* **Exercise details**
For this exercise, copy out each line of the material below that includes "shoulder".

* **Records provided**
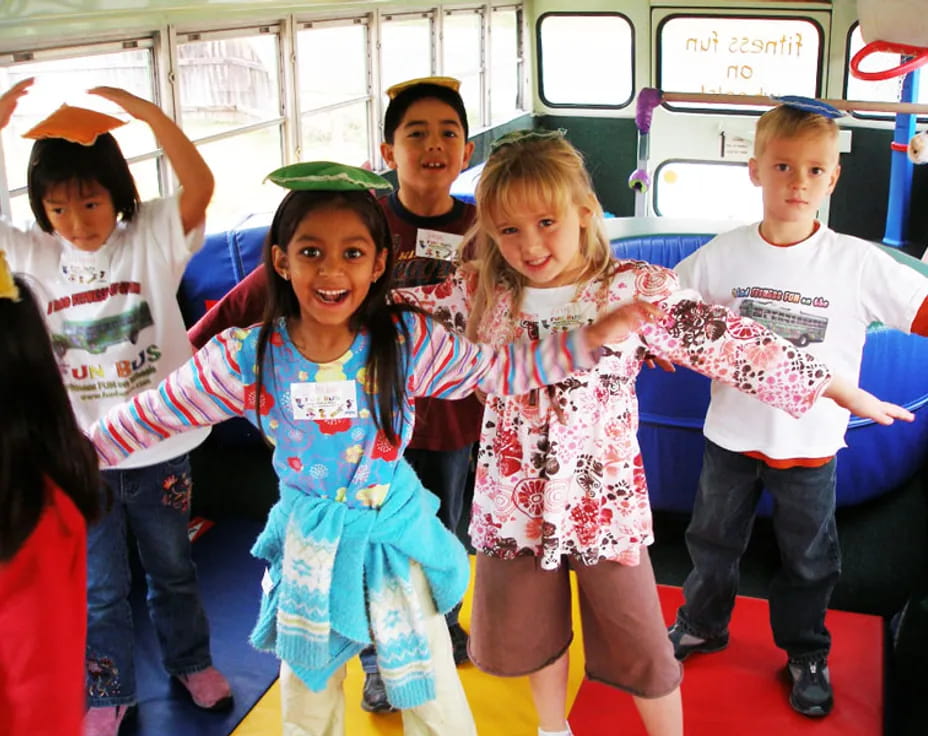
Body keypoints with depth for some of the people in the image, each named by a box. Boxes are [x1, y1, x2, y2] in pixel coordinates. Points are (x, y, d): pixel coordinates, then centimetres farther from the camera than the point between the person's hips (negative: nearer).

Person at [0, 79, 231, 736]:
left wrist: (146, 112, -35)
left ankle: (191, 661, 45)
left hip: (158, 446, -1)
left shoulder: (151, 237, -10)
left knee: (172, 569, 21)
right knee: (99, 589, 16)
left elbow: (200, 186, -26)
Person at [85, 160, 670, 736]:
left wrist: (590, 339, -18)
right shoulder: (247, 356, -15)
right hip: (310, 546, 1)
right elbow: (155, 414, -7)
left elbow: (502, 369, -10)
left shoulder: (407, 341, -16)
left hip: (394, 535, 0)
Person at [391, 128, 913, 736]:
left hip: (606, 504, -3)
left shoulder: (638, 291, -14)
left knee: (640, 646, 10)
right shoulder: (482, 292, -6)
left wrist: (845, 392, -7)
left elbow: (732, 344, -10)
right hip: (516, 505, 3)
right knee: (532, 631, 22)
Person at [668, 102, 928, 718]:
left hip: (811, 442, -1)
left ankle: (807, 653, 43)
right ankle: (703, 625, 48)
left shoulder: (858, 263, -15)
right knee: (713, 540, 22)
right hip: (732, 434, 1)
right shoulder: (724, 254, -10)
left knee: (810, 558, 19)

* **Answer to the problem**
left shoulder: (151, 237, -10)
right shoulder: (247, 356, -15)
left shoulder: (407, 341, -16)
left shoulder: (638, 291, -14)
right shoulder: (482, 292, -6)
left shoulder: (858, 263, -15)
right shoulder: (724, 254, -10)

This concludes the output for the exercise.